Catherine Anne prend la clé des champs

Exclue du TEP, l’artiste crée un théâtre féminin et recueille la parole des petites bourgades.

Gilles Costaz  • 16 janvier 2014 abonné·es

On a retrouvé Catherine Anne ! Elle n’avait pas tout à fait disparu depuis son éviction du Théâtre de l’Est parisien (le TEP, rayé de la carte en juillet 2011 et remplacé par le Tarmac), mais elle s’était diluée dans la marge. On l’avait vue présenter ici et là sa pièce jeune public, Crocus et Fracas, et donner dans le off d’Avignon 2012, au Théâtre des Halles, ses Comédies tragiques. Mais elle s’était échappée des scènes parisiennes. La revoilà en pleine lumière. À Ivry, elle vient de créer un diptyque où elle donne en continuité, ou en soirées séparées, deux nouvelles mises en scène : sa pièce Agnès, sur l’inceste commis par un père qui abuse de sa fille, et l’École des femmes, de Molière. Les deux spectacles, qui se rejoignent sur une thématique commune, ont l’originalité d’être joués uniquement par des actrices. Morgane Arbez, Marie-Armelle Deguy, Évelyne Istria et leurs six partenaires interprètent soit les personnages masculins, soit les personnages féminins dans les deux pièces.

En avril prochain, Joël Pommerat montera la première pièce de Catherine Anne, Une année sans été, qui fit grand bruit à sa création, en 1987. Pour elle, 2014 est-elle l’année de la revanche ? Non, elle n’emploie pas ces mots-là. C’est une femme blessée qui est partie du Théâtre de l’Est parisien, il y a près de trois ans. Le ministre de la Culture d’alors, Frédéric Mitterrand, lui avait montré la sortie en l’assurant de son soutien ! Elle ne lui pardonne rien aujourd’hui : « Il m’a baladée, il s’est payé ma tête et je ne suis pas la seule. Je l’ai entendu parler de son livre [^2]. Comment peut-on appeler l’exercice du ministère de la Culture une “récréation” ? Je l’ai trouvé insultant en tant que femme et artiste. » Comme elle déteste l’exercice du pouvoir, Catherine Anne ne voit pas que des inconvénients dans sa nouvelle liberté : « Le TEP était une grande chance et une grande charge. Quand j’ai tiré la porte, j’ai senti le poids du sac à dos en moins. C’était apeurant et réconfortant. »

Depuis, l’artiste a habité et traversé les villages pour un travail de longue haleine qui s’appelle précisément Loin des villes, loin des théâtres.

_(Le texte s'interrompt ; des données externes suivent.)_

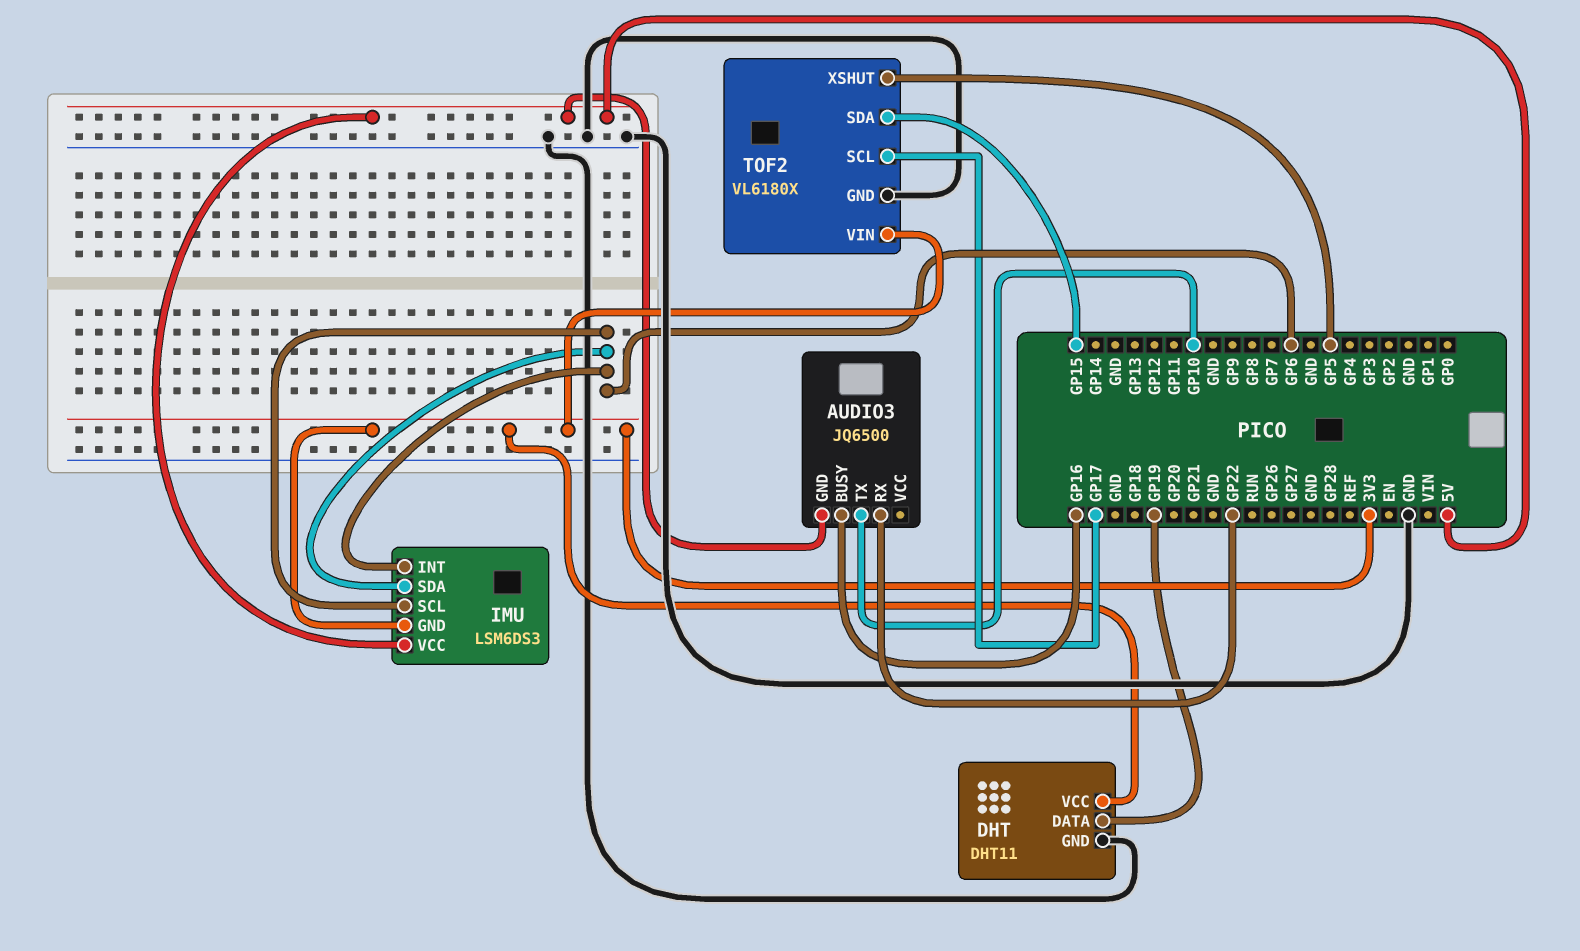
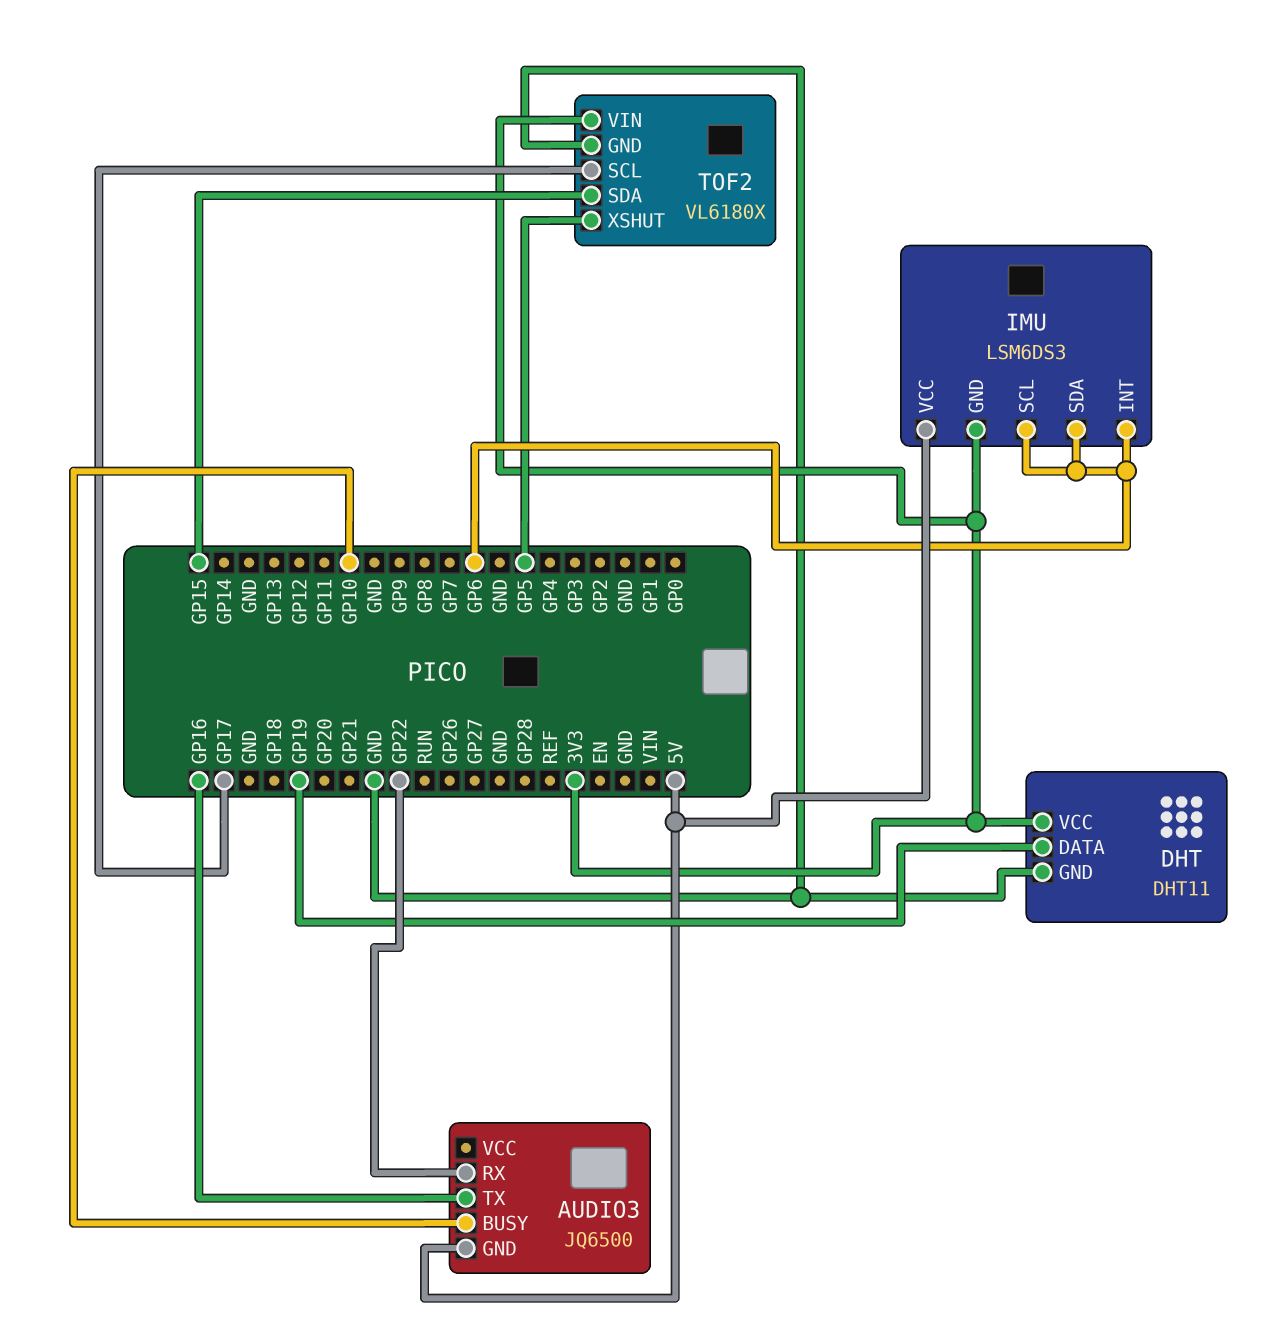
AUDIO3 pin BUSY: GP16 -> GP10
AUDIO3 pin TX: GP10 -> GP16

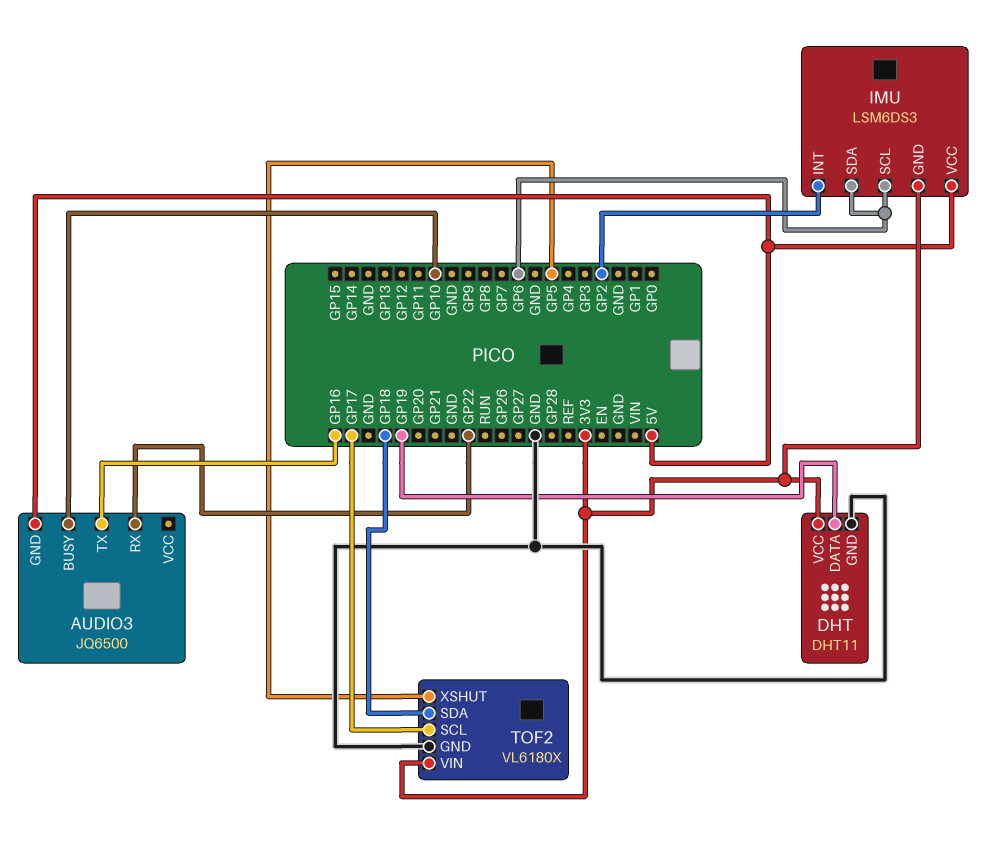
IMU pin INT: GP6 -> GP2
TOF2 pin SDA: GP15 -> GP18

Elle veut entendre et recueillir ce que disent de la ville les gens des petites bourgades. Elle a commencé à Pelvoux (Hautes-Alpes) puis continué en Seine-et-Marne et en Bretagne. Là où elle est allée, elle a donné un spectacle à partir de ce qu’elle a observé. Plus tard, Catherine Anne écrira la pièce qui s’imposera à elle, une fois maîtrisée la profusion de ces centaines d’impressions. Son diptyque féminin, qui n’a pour le moment que trois dates de tournées, elle en a obtenu patiemment les moyens, rencontrant quelques mains tendues et beaucoup de promesses non tenues. Elle pense que tout est devenu plus difficile. « À présent, c’est Adel Hakim qui m’aide, à Ivry. Autrefois, personne ne voulait d’ Agnès. On ne parlait pas de ça. Christine Angot n’avait pas encore publié l’Inceste. Sans Jean-Claude Fall, à Saint-Denis, la création de ce texte n’aurait pas été possible. » Catherine Anne engage, comme malgré elle, toutes sortes de combats. Comme de protester contre le fait, ahurissant, que « les subventions accordées aux artistes de théâtre femmes sont de 20 % inférieures à celles qu’on donne aux hommes ». Comme dans la société dite civile !

[^2]: La Récréation , Robert Laffont, 2013.